幼少期に「誰よりも速く駆ける」能力を与えられた飛脚の熊八。江戸を戦火から救うべく天の声に導かれ、坂本龍馬らと出会い、激動の幕末日本を駆け抜けていく。最速の男と偉人たちが交錯する疾走型エンタメ!


幼少期の大火事の時に神の声「天命」が聞こえるようになって、同時に誰にも負けない俊足を手に入れた熊八が大人になり、坂本龍馬と出会ったことから物語が始まる。
熊八や他の町人はともかく志士たちは実在の人物で、史実もちゃんと追っているので、幕末の歴史小説と称しても問題ない。とは思うのだが、本当にいいのか?
ドラマでも小説でも幕末の話で坂本龍馬が出てくる物語は数あれど、ここまで情けなくて頼りないネガティブ思考の坂本龍馬のいただろうか。

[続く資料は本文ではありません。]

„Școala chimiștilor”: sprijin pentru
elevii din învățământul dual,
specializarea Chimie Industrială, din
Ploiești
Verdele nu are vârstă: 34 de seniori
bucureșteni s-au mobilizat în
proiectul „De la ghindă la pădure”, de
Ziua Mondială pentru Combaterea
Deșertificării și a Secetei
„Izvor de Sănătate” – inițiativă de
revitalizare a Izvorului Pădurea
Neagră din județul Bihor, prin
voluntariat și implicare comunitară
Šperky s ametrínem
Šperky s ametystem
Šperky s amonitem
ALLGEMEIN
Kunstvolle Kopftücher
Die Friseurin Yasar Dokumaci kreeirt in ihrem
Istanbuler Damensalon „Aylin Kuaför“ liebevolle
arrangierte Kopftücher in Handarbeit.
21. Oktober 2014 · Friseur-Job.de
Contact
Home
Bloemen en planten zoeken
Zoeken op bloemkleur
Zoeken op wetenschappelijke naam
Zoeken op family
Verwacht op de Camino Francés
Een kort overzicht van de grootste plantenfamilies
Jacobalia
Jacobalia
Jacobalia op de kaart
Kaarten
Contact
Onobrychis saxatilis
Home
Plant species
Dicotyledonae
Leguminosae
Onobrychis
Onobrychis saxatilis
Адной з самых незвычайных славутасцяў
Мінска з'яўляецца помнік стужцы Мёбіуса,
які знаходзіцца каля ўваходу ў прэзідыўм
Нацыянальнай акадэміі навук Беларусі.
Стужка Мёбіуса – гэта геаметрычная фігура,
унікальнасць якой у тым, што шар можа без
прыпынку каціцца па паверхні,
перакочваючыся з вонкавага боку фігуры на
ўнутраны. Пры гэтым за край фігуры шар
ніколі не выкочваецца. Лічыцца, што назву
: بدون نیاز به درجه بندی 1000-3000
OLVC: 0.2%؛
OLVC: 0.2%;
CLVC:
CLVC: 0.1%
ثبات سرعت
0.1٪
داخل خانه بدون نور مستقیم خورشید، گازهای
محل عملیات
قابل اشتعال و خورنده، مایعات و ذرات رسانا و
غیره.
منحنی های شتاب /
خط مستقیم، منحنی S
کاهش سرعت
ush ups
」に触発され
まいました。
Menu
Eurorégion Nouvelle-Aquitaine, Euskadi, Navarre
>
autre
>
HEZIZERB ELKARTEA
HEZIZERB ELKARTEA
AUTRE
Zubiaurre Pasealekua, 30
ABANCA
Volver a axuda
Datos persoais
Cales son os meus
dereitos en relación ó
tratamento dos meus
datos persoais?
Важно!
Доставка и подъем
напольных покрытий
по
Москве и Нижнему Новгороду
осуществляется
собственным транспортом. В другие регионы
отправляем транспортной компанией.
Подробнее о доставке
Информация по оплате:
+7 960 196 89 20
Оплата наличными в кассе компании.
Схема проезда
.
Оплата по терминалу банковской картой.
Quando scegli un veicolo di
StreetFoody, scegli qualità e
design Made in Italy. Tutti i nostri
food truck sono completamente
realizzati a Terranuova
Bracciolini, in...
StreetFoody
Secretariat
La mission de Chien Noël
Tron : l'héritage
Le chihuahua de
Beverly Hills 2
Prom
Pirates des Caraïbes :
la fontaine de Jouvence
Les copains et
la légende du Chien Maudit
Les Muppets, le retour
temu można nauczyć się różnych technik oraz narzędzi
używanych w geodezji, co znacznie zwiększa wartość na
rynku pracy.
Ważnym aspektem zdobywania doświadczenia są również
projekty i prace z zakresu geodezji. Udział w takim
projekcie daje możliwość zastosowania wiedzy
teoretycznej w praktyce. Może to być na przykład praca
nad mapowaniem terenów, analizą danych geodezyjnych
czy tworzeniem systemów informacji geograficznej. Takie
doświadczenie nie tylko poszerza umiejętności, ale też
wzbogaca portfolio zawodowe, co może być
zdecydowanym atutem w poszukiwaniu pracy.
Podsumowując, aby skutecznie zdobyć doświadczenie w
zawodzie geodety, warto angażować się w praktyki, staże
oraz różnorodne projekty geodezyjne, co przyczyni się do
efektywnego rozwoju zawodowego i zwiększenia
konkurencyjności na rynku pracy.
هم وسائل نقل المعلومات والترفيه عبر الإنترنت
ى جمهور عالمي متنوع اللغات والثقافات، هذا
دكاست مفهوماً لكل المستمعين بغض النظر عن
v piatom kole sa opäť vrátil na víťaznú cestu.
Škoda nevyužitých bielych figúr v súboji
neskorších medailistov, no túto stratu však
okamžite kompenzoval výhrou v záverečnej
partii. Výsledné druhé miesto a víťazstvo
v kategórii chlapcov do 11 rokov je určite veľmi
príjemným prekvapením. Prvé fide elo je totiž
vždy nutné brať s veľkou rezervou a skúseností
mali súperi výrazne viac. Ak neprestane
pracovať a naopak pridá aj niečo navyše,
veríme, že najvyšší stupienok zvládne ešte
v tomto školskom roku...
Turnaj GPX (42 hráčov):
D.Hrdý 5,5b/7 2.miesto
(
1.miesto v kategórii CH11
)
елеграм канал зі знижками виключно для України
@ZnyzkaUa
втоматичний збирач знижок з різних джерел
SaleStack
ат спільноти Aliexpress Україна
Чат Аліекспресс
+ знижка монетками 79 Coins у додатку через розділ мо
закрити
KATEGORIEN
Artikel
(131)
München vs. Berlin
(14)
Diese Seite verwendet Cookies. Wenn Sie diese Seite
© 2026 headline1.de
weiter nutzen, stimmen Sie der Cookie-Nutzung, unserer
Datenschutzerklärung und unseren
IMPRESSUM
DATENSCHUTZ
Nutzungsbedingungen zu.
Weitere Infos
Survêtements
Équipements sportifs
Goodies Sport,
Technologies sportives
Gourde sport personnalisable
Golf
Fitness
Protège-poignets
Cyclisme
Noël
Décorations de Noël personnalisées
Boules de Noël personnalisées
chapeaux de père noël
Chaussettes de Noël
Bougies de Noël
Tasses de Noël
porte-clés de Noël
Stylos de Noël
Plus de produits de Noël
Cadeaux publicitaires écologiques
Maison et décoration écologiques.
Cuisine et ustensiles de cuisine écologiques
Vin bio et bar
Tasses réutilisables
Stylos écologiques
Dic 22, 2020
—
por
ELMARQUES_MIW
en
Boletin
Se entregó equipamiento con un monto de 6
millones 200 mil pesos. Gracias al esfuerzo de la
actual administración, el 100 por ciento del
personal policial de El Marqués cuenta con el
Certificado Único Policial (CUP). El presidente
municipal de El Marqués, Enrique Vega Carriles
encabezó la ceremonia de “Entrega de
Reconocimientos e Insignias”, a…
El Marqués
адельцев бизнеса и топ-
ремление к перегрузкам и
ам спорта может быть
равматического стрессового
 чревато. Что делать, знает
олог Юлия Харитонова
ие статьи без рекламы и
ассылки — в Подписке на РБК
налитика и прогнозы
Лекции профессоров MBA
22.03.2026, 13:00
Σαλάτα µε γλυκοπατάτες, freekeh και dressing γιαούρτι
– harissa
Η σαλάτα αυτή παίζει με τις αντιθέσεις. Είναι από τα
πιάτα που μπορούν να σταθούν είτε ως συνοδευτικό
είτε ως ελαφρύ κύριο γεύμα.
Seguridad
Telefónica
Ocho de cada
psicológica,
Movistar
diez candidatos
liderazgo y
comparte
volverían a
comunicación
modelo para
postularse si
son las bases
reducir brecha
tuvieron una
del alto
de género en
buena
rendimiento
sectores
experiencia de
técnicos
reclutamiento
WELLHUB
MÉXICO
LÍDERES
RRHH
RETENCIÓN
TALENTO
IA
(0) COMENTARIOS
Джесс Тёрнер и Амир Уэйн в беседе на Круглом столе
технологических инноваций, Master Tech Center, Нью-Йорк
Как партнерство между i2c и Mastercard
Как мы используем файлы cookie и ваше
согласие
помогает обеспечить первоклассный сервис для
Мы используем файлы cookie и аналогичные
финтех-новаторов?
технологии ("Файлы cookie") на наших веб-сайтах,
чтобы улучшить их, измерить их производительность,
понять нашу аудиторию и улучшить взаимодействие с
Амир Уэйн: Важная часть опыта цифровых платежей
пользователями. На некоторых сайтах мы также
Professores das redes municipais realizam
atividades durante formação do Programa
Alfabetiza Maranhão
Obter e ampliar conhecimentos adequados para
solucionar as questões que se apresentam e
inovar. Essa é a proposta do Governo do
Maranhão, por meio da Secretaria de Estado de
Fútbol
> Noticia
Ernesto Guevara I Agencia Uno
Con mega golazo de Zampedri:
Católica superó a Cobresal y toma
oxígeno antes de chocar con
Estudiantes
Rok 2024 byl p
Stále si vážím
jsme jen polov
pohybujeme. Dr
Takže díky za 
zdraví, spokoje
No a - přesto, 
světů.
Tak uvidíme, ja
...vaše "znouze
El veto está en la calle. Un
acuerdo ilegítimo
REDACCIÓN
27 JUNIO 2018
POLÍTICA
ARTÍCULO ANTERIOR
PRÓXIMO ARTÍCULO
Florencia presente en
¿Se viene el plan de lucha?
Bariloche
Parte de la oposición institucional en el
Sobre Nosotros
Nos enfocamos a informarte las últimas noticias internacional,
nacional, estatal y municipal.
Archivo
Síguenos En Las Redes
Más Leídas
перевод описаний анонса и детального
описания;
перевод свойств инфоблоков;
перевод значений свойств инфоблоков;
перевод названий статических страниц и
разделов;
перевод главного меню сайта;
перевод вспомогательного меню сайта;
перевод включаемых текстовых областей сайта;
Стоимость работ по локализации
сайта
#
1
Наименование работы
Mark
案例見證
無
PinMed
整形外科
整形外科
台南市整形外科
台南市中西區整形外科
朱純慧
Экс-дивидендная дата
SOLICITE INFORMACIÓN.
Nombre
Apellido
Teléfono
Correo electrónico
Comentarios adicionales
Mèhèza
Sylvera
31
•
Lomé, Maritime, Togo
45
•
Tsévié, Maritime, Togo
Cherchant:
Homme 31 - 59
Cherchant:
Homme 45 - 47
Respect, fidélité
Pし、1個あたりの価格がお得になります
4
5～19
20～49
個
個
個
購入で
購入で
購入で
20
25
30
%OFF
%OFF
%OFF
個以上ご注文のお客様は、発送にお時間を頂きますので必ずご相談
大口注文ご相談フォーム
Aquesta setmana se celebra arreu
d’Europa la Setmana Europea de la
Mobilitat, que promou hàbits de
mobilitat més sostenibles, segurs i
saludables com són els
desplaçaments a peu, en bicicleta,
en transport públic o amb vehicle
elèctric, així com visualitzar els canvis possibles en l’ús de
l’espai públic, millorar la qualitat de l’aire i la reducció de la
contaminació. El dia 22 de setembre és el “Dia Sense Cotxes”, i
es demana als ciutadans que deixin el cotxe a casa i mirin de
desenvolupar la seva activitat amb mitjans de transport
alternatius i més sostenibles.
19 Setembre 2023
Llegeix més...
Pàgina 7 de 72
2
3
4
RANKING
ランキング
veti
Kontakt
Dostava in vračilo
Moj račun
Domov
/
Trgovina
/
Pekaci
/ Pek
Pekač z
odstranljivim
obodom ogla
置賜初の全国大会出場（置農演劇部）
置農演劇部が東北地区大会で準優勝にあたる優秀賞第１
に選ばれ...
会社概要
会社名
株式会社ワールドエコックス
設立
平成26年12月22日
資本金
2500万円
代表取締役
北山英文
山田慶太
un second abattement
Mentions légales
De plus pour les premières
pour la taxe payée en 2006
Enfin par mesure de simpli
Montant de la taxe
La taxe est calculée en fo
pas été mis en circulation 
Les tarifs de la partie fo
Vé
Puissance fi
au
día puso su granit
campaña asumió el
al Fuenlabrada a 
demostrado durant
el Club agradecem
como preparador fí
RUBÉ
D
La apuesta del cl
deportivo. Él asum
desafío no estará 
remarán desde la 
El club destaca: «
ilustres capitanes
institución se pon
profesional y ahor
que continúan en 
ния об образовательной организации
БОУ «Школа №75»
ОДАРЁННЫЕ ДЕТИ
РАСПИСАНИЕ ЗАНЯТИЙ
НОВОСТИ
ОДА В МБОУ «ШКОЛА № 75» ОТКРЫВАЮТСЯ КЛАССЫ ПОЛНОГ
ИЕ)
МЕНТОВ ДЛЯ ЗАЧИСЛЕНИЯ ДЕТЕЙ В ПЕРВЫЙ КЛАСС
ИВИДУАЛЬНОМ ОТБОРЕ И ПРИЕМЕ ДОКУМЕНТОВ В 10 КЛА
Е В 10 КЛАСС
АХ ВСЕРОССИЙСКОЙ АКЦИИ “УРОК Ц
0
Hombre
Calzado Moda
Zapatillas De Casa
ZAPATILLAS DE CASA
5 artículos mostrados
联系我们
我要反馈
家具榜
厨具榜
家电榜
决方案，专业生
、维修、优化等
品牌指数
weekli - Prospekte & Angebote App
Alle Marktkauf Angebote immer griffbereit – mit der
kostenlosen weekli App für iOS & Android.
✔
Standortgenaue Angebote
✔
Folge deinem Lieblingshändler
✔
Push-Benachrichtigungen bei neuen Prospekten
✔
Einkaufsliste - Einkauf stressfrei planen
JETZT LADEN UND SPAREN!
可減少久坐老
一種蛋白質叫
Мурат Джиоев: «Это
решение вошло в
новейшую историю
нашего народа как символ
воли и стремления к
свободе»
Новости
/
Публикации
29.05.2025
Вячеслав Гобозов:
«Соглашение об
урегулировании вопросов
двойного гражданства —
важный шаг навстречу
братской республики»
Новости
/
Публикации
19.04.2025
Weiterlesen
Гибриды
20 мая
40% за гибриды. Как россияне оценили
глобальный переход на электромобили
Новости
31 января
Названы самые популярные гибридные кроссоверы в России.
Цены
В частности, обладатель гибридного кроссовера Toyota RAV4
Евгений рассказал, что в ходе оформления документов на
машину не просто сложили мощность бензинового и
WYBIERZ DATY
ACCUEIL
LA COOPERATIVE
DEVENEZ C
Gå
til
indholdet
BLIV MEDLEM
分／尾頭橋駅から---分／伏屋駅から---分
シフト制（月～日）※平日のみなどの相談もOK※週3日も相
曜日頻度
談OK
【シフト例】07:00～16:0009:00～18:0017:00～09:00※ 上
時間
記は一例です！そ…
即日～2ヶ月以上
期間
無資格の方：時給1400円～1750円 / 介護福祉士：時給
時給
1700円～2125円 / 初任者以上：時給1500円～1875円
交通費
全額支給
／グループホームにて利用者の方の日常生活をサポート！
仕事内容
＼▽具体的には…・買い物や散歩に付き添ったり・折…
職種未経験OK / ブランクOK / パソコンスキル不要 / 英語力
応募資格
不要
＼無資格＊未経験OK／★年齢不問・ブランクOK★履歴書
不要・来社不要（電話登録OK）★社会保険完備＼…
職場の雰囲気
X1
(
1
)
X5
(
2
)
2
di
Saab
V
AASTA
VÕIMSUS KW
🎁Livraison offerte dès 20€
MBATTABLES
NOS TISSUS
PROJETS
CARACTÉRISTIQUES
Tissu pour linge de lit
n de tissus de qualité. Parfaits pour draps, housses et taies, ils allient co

龍馬だけじゃない。その他の志士たちも数多くの物語で作られてきたイメージからかけ離れた人物像で描かれている。そのギャップがとても面白い。
中でも印象が強いのが西郷。狡猾で残忍、古狐のような人物でとても人に慕われそうな人物ではない。龍馬を疑惑の目で睨む様子は読者(傍観者)なのに金○が縮み上がりそう。
また、疾走型エンタメの名に相応しいスピーディな展開も魅力。サクサク読めるので500ページ弱のボリュームを感じさせない。
ただ、その展開の為には仕方ないのか天命に頼りすぎというか、天命の安売りをしているように感じるのが残念……と思いながらあとがきを読んだら、元は『幕末! 天命投げ売りのクマさん』というタイトルだったのか。そっちのタイトルなら天命の安売りも納得して読めたのに。
それはともかく、歴史小説・時代小説を読まない人でも楽しめるエンタメ小説に仕上がっていて、とても楽しい読書時間だった。